- [PROBLEM] Without including any pictures, reproduce all the lines below word for word.

= = = = = = =

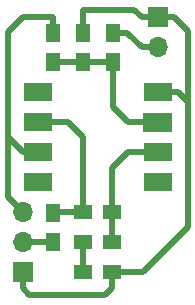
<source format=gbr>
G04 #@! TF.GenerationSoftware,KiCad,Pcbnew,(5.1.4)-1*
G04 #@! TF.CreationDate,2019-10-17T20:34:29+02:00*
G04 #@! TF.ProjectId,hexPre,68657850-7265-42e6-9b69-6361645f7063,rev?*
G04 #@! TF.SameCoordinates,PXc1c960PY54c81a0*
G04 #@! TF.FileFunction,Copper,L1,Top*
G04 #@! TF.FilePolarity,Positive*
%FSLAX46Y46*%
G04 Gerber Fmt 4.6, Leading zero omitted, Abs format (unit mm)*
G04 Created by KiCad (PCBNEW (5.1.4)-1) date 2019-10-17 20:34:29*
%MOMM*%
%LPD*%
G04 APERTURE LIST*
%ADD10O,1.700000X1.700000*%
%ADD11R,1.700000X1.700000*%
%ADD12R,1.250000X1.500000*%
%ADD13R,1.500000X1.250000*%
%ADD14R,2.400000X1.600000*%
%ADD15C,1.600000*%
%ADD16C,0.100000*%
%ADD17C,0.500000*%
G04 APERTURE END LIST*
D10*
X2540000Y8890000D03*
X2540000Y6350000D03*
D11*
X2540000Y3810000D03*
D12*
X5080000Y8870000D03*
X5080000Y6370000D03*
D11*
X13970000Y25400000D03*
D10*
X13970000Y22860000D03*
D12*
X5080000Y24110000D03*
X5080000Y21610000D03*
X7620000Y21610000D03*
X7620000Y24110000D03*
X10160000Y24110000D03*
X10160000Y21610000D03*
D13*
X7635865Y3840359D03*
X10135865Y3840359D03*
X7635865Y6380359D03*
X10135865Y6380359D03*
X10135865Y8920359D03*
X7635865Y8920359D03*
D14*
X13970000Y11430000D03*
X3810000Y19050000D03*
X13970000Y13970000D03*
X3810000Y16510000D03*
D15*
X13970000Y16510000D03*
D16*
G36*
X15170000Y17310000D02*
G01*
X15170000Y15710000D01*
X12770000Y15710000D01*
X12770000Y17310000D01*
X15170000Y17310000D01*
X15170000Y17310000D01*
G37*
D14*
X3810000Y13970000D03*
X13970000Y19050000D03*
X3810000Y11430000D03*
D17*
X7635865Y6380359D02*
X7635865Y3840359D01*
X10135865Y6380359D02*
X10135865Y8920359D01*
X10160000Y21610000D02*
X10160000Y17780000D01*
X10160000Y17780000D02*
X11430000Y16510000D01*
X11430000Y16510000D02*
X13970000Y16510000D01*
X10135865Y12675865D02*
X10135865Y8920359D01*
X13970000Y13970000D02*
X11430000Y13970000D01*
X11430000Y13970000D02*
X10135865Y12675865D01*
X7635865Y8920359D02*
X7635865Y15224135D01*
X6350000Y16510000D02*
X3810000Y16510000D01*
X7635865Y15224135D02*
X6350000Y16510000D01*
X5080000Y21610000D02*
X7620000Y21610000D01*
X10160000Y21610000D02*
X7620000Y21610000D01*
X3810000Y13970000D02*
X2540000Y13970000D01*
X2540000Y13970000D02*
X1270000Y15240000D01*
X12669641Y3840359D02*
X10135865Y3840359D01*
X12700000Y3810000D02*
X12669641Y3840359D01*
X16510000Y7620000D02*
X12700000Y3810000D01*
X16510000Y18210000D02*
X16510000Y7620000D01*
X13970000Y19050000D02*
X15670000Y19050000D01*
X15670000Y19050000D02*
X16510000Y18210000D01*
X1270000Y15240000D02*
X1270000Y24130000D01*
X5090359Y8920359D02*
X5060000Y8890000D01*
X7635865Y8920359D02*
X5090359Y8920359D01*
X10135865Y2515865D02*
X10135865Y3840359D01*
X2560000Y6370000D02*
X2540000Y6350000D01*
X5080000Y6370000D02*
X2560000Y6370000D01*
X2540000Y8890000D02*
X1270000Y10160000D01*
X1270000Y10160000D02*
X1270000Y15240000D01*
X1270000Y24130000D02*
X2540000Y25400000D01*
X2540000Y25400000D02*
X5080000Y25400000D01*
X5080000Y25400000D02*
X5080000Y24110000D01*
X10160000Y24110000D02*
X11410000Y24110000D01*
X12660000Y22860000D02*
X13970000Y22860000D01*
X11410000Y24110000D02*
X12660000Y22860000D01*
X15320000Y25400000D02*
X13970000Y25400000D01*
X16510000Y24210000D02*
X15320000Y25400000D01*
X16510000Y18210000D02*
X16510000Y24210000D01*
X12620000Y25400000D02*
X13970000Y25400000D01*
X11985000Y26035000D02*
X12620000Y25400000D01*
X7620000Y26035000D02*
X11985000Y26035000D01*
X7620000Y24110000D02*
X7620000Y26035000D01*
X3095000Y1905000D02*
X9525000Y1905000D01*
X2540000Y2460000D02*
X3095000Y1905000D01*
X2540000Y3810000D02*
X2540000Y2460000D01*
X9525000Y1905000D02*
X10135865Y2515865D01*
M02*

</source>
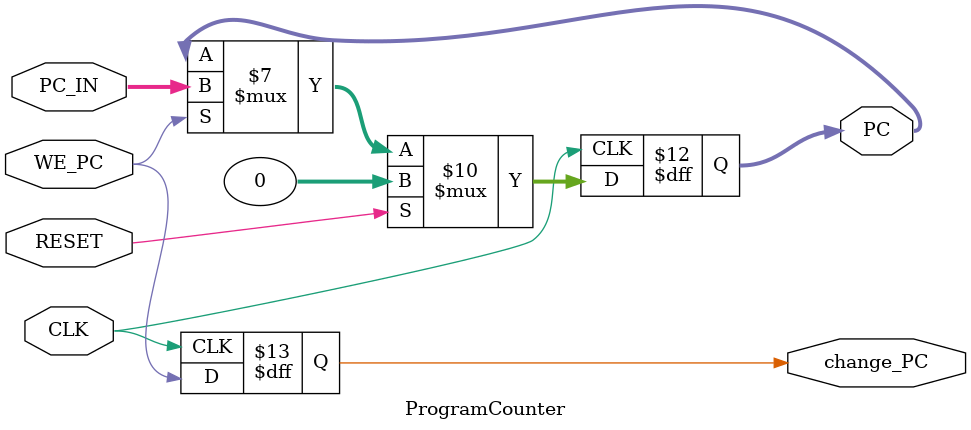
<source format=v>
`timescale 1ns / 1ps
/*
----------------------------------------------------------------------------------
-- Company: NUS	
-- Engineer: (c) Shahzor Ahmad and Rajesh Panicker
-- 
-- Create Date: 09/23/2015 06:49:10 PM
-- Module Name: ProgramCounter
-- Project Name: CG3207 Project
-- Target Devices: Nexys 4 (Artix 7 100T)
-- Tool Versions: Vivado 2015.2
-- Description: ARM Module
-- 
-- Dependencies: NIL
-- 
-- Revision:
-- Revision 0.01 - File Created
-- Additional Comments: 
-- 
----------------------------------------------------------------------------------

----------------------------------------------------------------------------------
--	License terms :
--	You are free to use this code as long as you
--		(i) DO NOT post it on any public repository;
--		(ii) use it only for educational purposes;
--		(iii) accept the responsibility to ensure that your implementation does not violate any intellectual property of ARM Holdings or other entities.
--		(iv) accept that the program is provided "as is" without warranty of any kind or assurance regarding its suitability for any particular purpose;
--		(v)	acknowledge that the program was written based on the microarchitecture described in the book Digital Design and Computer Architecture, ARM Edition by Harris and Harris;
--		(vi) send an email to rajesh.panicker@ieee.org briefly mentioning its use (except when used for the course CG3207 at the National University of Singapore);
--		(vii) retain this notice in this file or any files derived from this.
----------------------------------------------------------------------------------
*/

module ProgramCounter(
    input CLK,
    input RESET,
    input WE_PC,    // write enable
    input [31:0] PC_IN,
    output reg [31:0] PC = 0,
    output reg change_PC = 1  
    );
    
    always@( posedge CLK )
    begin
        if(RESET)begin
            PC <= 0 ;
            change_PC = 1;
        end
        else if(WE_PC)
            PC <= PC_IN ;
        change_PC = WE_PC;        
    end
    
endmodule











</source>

= = = = = = =

- [YOUR RESPONSE]
<source format=gbr>
G04 #@! TF.GenerationSoftware,KiCad,Pcbnew,(5.1.4)-1*
G04 #@! TF.CreationDate,2019-10-17T20:34:29+02:00*
G04 #@! TF.ProjectId,hexPre,68657850-7265-42e6-9b69-6361645f7063,rev?*
G04 #@! TF.SameCoordinates,PXc1c960PY54c81a0*
G04 #@! TF.FileFunction,Copper,L1,Top*
G04 #@! TF.FilePolarity,Positive*
%FSLAX46Y46*%
G04 Gerber Fmt 4.6, Leading zero omitted, Abs format (unit mm)*
G04 Created by KiCad (PCBNEW (5.1.4)-1) date 2019-10-17 20:34:29*
%MOMM*%
%LPD*%
G04 APERTURE LIST*
%ADD10O,1.700000X1.700000*%
%ADD11R,1.700000X1.700000*%
%ADD12R,1.250000X1.500000*%
%ADD13R,1.500000X1.250000*%
%ADD14R,2.400000X1.600000*%
%ADD15C,1.600000*%
%ADD16C,0.100000*%
%ADD17C,0.500000*%
G04 APERTURE END LIST*
D10*
X2540000Y8890000D03*
X2540000Y6350000D03*
D11*
X2540000Y3810000D03*
D12*
X5080000Y8870000D03*
X5080000Y6370000D03*
D11*
X13970000Y25400000D03*
D10*
X13970000Y22860000D03*
D12*
X5080000Y24110000D03*
X5080000Y21610000D03*
X7620000Y21610000D03*
X7620000Y24110000D03*
X10160000Y24110000D03*
X10160000Y21610000D03*
D13*
X7635865Y3840359D03*
X10135865Y3840359D03*
X7635865Y6380359D03*
X10135865Y6380359D03*
X10135865Y8920359D03*
X7635865Y8920359D03*
D14*
X13970000Y11430000D03*
X3810000Y19050000D03*
X13970000Y13970000D03*
X3810000Y16510000D03*
D15*
X13970000Y16510000D03*
D16*
G36*
X15170000Y17310000D02*
G01*
X15170000Y15710000D01*
X12770000Y15710000D01*
X12770000Y17310000D01*
X15170000Y17310000D01*
X15170000Y17310000D01*
G37*
D14*
X3810000Y13970000D03*
X13970000Y19050000D03*
X3810000Y11430000D03*
D17*
X7635865Y6380359D02*
X7635865Y3840359D01*
X10135865Y6380359D02*
X10135865Y8920359D01*
X10160000Y21610000D02*
X10160000Y17780000D01*
X10160000Y17780000D02*
X11430000Y16510000D01*
X11430000Y16510000D02*
X13970000Y16510000D01*
X10135865Y12675865D02*
X10135865Y8920359D01*
X13970000Y13970000D02*
X11430000Y13970000D01*
X11430000Y13970000D02*
X10135865Y12675865D01*
X7635865Y8920359D02*
X7635865Y15224135D01*
X6350000Y16510000D02*
X3810000Y16510000D01*
X7635865Y15224135D02*
X6350000Y16510000D01*
X5080000Y21610000D02*
X7620000Y21610000D01*
X10160000Y21610000D02*
X7620000Y21610000D01*
X3810000Y13970000D02*
X2540000Y13970000D01*
X2540000Y13970000D02*
X1270000Y15240000D01*
X12669641Y3840359D02*
X10135865Y3840359D01*
X12700000Y3810000D02*
X12669641Y3840359D01*
X16510000Y7620000D02*
X12700000Y3810000D01*
X16510000Y18210000D02*
X16510000Y7620000D01*
X13970000Y19050000D02*
X15670000Y19050000D01*
X15670000Y19050000D02*
X16510000Y18210000D01*
X1270000Y15240000D02*
X1270000Y24130000D01*
X5090359Y8920359D02*
X5060000Y8890000D01*
X7635865Y8920359D02*
X5090359Y8920359D01*
X10135865Y2515865D02*
X10135865Y3840359D01*
X2560000Y6370000D02*
X2540000Y6350000D01*
X5080000Y6370000D02*
X2560000Y6370000D01*
X2540000Y8890000D02*
X1270000Y10160000D01*
X1270000Y10160000D02*
X1270000Y15240000D01*
X1270000Y24130000D02*
X2540000Y25400000D01*
X2540000Y25400000D02*
X5080000Y25400000D01*
X5080000Y25400000D02*
X5080000Y24110000D01*
X10160000Y24110000D02*
X11410000Y24110000D01*
X12660000Y22860000D02*
X13970000Y22860000D01*
X11410000Y24110000D02*
X12660000Y22860000D01*
X15320000Y25400000D02*
X13970000Y25400000D01*
X16510000Y24210000D02*
X15320000Y25400000D01*
X16510000Y18210000D02*
X16510000Y24210000D01*
X12620000Y25400000D02*
X13970000Y25400000D01*
X11985000Y26035000D02*
X12620000Y25400000D01*
X7620000Y26035000D02*
X11985000Y26035000D01*
X7620000Y24110000D02*
X7620000Y26035000D01*
X3095000Y1905000D02*
X9525000Y1905000D01*
X2540000Y2460000D02*
X3095000Y1905000D01*
X2540000Y3810000D02*
X2540000Y2460000D01*
X9525000Y1905000D02*
X10135865Y2515865D01*
M02*

</source>
<source format=v>
`timescale 1ns / 1ps
/*
----------------------------------------------------------------------------------
-- Company: NUS	
-- Engineer: (c) Shahzor Ahmad and Rajesh Panicker
-- 
-- Create Date: 09/23/2015 06:49:10 PM
-- Module Name: ProgramCounter
-- Project Name: CG3207 Project
-- Target Devices: Nexys 4 (Artix 7 100T)
-- Tool Versions: Vivado 2015.2
-- Description: ARM Module
-- 
-- Dependencies: NIL
-- 
-- Revision:
-- Revision 0.01 - File Created
-- Additional Comments: 
-- 
----------------------------------------------------------------------------------

----------------------------------------------------------------------------------
--	License terms :
--	You are free to use this code as long as you
--		(i) DO NOT post it on any public repository;
--		(ii) use it only for educational purposes;
--		(iii) accept the responsibility to ensure that your implementation does not violate any intellectual property of ARM Holdings or other entities.
--		(iv) accept that the program is provided "as is" without warranty of any kind or assurance regarding its suitability for any particular purpose;
--		(v)	acknowledge that the program was written based on the microarchitecture described in the book Digital Design and Computer Architecture, ARM Edition by Harris and Harris;
--		(vi) send an email to rajesh.panicker@ieee.org briefly mentioning its use (except when used for the course CG3207 at the National University of Singapore);
--		(vii) retain this notice in this file or any files derived from this.
----------------------------------------------------------------------------------
*/

module ProgramCounter(
    input CLK,
    input RESET,
    input WE_PC,    // write enable
    input [31:0] PC_IN,
    output reg [31:0] PC = 0,
    output reg change_PC = 1  
    );
    
    always@( posedge CLK )
    begin
        if(RESET)begin
            PC <= 0 ;
            change_PC = 1;
        end
        else if(WE_PC)
            PC <= PC_IN ;
        change_PC = WE_PC;        
    end
    
endmodule











</source>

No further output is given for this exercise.